**Task to carry out**
Show every line of the records that contains the word "Artificiale", matching case exactly.

**Material for this task**

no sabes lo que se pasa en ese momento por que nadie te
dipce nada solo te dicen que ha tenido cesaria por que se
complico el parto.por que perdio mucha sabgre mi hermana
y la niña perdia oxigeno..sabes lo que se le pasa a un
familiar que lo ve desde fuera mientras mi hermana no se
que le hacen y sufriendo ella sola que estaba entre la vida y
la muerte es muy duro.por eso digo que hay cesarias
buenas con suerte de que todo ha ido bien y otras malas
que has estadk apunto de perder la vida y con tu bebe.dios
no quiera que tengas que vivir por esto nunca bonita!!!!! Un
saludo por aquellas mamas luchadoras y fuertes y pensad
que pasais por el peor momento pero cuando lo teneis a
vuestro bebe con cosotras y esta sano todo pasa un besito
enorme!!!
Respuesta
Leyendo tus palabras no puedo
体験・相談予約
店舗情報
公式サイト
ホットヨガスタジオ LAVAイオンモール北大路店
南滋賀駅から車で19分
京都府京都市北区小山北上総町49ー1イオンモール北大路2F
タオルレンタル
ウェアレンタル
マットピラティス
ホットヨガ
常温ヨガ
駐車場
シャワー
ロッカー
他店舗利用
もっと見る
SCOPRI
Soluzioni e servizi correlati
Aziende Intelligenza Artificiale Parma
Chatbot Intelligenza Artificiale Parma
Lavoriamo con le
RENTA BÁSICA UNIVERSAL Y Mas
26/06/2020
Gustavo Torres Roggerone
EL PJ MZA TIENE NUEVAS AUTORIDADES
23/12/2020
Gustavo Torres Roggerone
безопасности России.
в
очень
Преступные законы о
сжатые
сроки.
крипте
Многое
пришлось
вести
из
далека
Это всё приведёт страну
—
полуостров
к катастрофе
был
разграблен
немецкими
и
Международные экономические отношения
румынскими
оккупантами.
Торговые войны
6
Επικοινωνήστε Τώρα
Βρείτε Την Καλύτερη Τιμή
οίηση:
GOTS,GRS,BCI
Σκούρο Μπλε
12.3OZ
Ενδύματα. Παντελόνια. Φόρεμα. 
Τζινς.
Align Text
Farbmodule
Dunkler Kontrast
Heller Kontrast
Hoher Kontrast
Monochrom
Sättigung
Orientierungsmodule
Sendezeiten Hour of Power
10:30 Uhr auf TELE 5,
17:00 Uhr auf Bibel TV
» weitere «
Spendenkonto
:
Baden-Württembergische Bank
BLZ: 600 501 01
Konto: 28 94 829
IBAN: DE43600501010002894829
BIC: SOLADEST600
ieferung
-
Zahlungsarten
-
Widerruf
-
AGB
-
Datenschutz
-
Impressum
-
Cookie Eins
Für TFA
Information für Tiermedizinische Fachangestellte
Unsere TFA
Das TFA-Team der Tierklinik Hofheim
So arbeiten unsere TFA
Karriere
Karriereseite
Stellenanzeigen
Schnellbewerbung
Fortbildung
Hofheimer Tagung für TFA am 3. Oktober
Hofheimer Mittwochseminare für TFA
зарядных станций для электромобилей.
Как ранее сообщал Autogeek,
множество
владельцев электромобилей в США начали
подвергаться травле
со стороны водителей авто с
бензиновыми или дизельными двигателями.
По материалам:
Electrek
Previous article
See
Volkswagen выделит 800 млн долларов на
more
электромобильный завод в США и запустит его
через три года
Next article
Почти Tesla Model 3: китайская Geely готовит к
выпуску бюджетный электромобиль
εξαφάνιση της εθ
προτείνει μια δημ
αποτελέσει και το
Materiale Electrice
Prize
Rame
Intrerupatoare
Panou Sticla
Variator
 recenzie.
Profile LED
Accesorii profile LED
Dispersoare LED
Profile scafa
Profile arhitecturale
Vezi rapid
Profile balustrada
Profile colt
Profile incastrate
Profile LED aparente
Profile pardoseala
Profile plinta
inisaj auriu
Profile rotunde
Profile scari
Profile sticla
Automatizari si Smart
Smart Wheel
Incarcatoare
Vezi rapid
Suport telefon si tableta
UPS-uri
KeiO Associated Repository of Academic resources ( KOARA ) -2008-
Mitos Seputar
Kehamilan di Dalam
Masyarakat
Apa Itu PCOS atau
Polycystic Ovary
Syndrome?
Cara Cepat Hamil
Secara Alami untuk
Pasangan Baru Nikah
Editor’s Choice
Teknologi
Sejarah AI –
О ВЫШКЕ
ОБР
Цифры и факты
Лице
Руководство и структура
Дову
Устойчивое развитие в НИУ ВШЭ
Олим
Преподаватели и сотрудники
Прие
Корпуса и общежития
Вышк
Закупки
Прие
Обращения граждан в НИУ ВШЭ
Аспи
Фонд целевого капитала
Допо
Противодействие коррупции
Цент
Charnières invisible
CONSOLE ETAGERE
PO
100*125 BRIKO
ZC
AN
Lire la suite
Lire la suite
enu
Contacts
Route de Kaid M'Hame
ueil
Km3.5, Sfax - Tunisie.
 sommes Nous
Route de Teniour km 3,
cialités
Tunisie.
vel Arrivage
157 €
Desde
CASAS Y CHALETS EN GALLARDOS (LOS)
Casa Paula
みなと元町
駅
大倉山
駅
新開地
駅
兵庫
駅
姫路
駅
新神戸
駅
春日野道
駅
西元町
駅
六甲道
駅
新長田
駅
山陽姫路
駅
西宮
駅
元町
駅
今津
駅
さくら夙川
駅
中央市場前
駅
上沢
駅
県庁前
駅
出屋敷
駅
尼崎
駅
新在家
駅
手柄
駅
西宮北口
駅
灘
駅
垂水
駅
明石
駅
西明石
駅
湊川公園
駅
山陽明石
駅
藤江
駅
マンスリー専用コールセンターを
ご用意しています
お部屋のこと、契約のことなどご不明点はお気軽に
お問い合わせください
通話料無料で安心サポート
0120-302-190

**Expected answer**
Aziende Intelligenza Artificiale Parma
Chatbot Intelligenza Artificiale Parma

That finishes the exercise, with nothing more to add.